Another such video shows healthcare workers using megaphones to make public announcements on streets of Shanghai. “From tonight, couples should sleep separately, don’t kiss, hug is not allowed, and eat separately. Thank you for your corporation,” the workers tell the residents of a housing society.

A week ago, videos surfaced on social media which showed four-legged robots patrolling the streets of Shanghai and making health announcements.

There is growing discontent among residents over distribution of food and essential goods due to COVID curbs. The city administration has acknowledged the problem and vowed to improve the situation.

“Shanghai has sufficient reserves of staples such as rice and meat, but issues have cropped up in distribution and last-mile deliveries because of epidemic control measures,” Shanghai’s vice mayor Chen Tong said at a news conference on Thursday.
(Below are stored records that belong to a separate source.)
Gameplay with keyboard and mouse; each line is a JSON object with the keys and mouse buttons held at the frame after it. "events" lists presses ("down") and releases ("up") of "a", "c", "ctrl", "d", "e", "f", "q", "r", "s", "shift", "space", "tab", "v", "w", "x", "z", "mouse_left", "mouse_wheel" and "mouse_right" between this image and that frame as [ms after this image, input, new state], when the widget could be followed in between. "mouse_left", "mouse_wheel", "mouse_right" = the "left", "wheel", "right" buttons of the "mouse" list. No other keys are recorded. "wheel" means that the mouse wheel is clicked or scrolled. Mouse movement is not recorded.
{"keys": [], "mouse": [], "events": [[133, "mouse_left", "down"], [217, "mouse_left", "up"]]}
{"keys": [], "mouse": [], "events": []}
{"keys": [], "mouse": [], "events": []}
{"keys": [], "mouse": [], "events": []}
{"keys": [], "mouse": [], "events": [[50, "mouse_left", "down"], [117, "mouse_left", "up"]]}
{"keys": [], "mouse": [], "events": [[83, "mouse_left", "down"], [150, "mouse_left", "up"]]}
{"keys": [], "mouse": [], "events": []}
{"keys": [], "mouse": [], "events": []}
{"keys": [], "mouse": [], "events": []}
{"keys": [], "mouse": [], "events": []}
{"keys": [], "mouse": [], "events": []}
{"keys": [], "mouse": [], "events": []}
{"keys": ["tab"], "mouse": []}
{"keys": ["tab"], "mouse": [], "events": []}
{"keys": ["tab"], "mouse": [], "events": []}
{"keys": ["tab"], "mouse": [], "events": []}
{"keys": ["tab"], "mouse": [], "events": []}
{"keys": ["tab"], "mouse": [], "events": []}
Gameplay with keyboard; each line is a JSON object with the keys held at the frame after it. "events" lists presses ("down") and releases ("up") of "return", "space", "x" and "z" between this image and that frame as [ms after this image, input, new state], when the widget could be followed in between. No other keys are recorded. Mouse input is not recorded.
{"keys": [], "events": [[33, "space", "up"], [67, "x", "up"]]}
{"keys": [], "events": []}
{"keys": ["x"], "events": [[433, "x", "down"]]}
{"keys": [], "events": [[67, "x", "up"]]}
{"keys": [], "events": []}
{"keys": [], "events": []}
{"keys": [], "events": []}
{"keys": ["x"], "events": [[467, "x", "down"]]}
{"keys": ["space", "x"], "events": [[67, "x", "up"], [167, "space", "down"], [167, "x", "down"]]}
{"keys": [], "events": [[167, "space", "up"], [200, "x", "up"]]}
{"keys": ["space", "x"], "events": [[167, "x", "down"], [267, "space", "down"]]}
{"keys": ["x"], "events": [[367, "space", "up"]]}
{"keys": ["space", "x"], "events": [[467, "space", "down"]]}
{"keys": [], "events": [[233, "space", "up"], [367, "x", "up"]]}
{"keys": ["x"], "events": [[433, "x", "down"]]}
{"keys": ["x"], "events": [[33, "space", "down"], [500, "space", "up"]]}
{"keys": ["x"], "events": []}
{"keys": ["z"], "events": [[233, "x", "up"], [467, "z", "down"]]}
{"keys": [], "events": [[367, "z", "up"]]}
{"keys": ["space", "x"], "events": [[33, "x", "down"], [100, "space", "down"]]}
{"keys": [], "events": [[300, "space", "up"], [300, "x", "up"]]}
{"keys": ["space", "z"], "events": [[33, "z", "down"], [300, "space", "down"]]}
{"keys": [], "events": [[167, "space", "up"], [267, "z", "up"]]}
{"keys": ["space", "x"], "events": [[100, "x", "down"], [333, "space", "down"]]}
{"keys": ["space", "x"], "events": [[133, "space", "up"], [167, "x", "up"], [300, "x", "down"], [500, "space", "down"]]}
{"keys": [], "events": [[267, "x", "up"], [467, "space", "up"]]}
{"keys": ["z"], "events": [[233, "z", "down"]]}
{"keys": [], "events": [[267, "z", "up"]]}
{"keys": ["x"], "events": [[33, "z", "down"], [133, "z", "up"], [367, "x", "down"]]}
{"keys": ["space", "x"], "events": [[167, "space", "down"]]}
He said the city would try to reopen some wholesale markets and food stores and allow more delivery personnel out of locked-down areas. Officials will also crack down on price gouging, he added.

China’s financial hub has fallen largely silent after the city imposed harsh movement restrictions to stem the spread of COVID, with only healthcare workers, volunteers, delivery personnel or people with special permission allowed on the streets.